Select time jump after adding filter; please help me figure out what I'm doing wrong.

Started by Andrew Edsonover 18 years ago9 messagesgeneral
Jump to latest
#1Andrew Edson
cheighlund@yahoo.com

I've been working on a db project intended to perform modifications to one db based on the data stored in another one. Specifically, I'm supposed to check a pair of tables based on two criteria; an id field, and a timestamp. This will be crossreferenced with the second database; the timestamps will be used to update timestamps on anything which resides in the table of interest there.

I was running the sequence through perl; with 76 records in the test copy of the second database, I was getting a four, five minute run. Not really bad, but I'm expecting the number of records in the second db to hit several thousand in production, so I thought I'd see if I could speed things up by adding an index on what I'm searching for.

After about an hour of run time, I killed the program and started looking into things.

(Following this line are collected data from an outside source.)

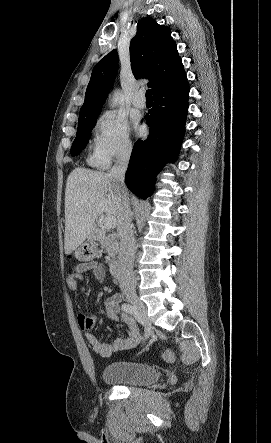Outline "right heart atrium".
I'll return each mask as SVG.
<instances>
[{
  "mask_svg": "<svg viewBox=\"0 0 271 443\" xmlns=\"http://www.w3.org/2000/svg\"><path fill=\"white\" fill-rule=\"evenodd\" d=\"M132 149V134L128 122L113 111L102 112L94 122L91 141L96 164L107 165L116 158L130 154Z\"/></svg>",
  "mask_w": 271,
  "mask_h": 443,
  "instance_id": "1",
  "label": "right heart atrium"
}]
</instances>
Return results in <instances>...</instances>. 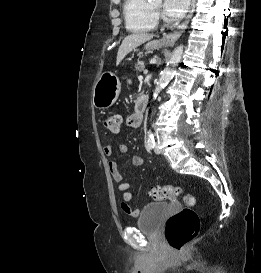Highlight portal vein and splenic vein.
Returning a JSON list of instances; mask_svg holds the SVG:
<instances>
[{"instance_id": "portal-vein-and-splenic-vein-1", "label": "portal vein and splenic vein", "mask_w": 261, "mask_h": 273, "mask_svg": "<svg viewBox=\"0 0 261 273\" xmlns=\"http://www.w3.org/2000/svg\"><path fill=\"white\" fill-rule=\"evenodd\" d=\"M138 79H139V80H142V79H143V76L140 75V76L138 77Z\"/></svg>"}]
</instances>
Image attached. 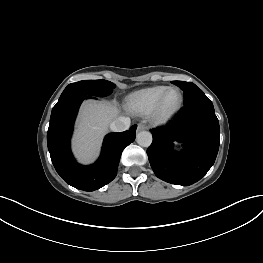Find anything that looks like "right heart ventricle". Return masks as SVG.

The following is a copy of my index creation statement, index name, and explain and explain analyze output on the statement I was trying to run. Would someone please help me figure out what I'm doing wrong here?

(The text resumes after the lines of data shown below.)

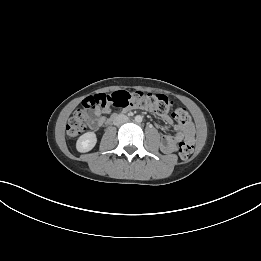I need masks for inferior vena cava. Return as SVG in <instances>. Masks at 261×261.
<instances>
[{
  "mask_svg": "<svg viewBox=\"0 0 261 261\" xmlns=\"http://www.w3.org/2000/svg\"><path fill=\"white\" fill-rule=\"evenodd\" d=\"M128 121V117L126 115H118L115 119H114V125H121L125 122Z\"/></svg>",
  "mask_w": 261,
  "mask_h": 261,
  "instance_id": "1",
  "label": "inferior vena cava"
}]
</instances>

attest=# create index ptrans_cid_trandt_idx on ptrans(cntrct_id, tran_dt) where rcrd_cd = '0A';

"ptrans_cid_trandt_idx" btree (cntrct_id, tran_dt) WHERE rcrd_cd = '0A'::bpchar

attest=# explain select cntrct_id, tran_dt from ptrans where rcrd_cd = 0;
QUERY PLAN
----------------------------------------------------------------
Seq Scan on ptrans (cost=0.00..426034.67 rows=82443 width=21)
Filter: ((rcrd_cd)::text = '0'::text)
(2 rows)

attest=# explain analyze select cntrct_id, tran_dt from ptrans where rcrd_cd = 0;
QUERY PLAN
------------------------------------------------------------------------------------------------------------------
Seq Scan on ptrans (cost=0.00..426034.67 rows=82443 width=21) (actual time=60585.740..60585.740 rows=0 loops=1)
Filter: ((rcrd_cd)::text = '0'::text)
Total runtime: 60585.797 ms
(3 rows)

---------------------------------
Sick sense of humor? Visit Yahoo! TV's Comedy with an Edge to see what's on, when.

#2Richard Huxton
dev@archonet.com
In reply to: Andrew Edson (#1)
Re: Select time jump after adding filter; please help me figure out what I'm doing wrong.

Andrew Edson wrote:

The following is a copy of my index creation statement, index name, and explain and explain analyze output on the statement I was trying to run. Would someone please help me figure out what I'm doing wrong here?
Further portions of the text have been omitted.